**PASSAGE TO READ:**
CDI is a recognised problem in LTC facilities; residents are often elderly with multiple co-morbidities. LTC admission 90 days before CDI was related with 30-day all-cause mortality in one study [27]. We also found that previous LTC residency was more prevalent in the deceased group and was independently associated with a fatal outcome.

It is suggested that a patients’ weight has an impact on outcome from CDI. One study suggested that being underweight (BMI < 19) or morbidly obese (BMI > 40) was associated with an increased in-hospital mortality in patients with CDI [38], while another reported that underweight patients with CDI are at higher risk of poor outcome than normal, overweight, and obese patients [39]. Therefore, one of our aims was to establish if there was any association between a patient’s BMI and its impact on the course of CDI. Calculating BMI sometimes poses a challenge, since the most severely ill, often bedridden patients cannot be weighed properly. BMI data were only available in 55% of our cases; however, considering the large population of patients in our study, their number was sufficient to conclude that BMI did not increase mortality in CDI.

Previous hospitalisation was more prevalent in the deceased group but was not independent risk factor of death, which confirmed the findings of Morrison et al. study [24].

In our study, the previous use of PPIs and/or H2b before a CDI episode was not associated with a fatal outcome; these findings are contrary to a study by Morrison et al. [24]. In another report, the use of PPIs, but not H2b, was a predictor of mortality within 30 days after the end of treatment for a CDI recurrence; however, there are some differences in the methodology compared to our study [27].

Antibiotic use alters gut microbiota that physiologically protects the gastrointestinal tract from colonisation by pathogens, including C. difficile. In our study, we demonstrated that antibiotic treatment was the most common risk factor for CDI mortality (92% in the deceased group and 88% in the control group). The most frequently used antimicrobials were β-lactams and fluoroquinolones, two of the “4C” antibiotics in which stewardship intervention can lead to a decline in prevalence of epidemic C. difficile ribotypes [40].

In our population of 624 study participants, every patient had at least one risk factor for the development of CDI. It is also notable that only 7 patients (1.1%) did not have any of the 3 main CDI risk factors (age > 65; previous hospitalisation or antibiotic use). This is of importance, since it suggests that patients with no risk factors are less likely to develop CDI.

(Named joint coordinates)
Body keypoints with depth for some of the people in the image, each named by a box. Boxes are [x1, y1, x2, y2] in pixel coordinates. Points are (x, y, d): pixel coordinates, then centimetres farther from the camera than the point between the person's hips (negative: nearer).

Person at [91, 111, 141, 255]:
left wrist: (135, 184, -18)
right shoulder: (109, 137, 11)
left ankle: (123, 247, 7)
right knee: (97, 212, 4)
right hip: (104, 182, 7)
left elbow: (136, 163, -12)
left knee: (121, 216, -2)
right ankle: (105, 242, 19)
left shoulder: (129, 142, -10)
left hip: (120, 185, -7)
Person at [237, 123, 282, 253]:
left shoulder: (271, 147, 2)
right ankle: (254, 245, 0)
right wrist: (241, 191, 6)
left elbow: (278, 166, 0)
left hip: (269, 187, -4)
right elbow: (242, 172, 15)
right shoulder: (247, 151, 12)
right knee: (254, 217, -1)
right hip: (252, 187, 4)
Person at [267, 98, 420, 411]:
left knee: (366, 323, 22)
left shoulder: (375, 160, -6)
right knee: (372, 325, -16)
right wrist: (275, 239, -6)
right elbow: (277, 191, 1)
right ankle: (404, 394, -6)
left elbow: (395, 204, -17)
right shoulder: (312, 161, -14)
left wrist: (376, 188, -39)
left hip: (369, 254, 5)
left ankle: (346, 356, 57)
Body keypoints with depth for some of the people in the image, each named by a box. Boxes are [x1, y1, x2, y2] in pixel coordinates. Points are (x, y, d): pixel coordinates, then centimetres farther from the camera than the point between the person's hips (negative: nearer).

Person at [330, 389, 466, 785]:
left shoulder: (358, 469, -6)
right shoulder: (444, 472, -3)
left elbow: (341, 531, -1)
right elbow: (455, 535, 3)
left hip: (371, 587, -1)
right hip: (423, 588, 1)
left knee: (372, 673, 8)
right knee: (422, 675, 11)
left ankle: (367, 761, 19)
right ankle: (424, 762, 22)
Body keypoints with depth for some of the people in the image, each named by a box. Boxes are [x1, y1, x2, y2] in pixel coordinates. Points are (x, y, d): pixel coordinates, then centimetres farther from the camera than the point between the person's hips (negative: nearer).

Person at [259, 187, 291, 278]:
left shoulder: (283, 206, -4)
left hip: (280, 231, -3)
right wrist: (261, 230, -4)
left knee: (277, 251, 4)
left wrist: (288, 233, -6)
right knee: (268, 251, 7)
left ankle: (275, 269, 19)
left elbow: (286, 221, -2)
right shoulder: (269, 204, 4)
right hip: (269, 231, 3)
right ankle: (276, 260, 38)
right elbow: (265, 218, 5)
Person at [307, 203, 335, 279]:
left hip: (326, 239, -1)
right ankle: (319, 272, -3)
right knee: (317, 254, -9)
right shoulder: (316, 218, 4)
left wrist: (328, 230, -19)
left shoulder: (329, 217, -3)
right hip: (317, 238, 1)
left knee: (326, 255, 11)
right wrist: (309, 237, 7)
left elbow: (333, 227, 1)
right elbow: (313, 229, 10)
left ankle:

**PROBLEM DETAILS:**
According to the passage on C. difficile infection mortality, which antimicrobials were used most often? The lines of joint coordinates are not needed here.

**WRITTEN RESPONSE:**
β-lactams and fluoroquinolones.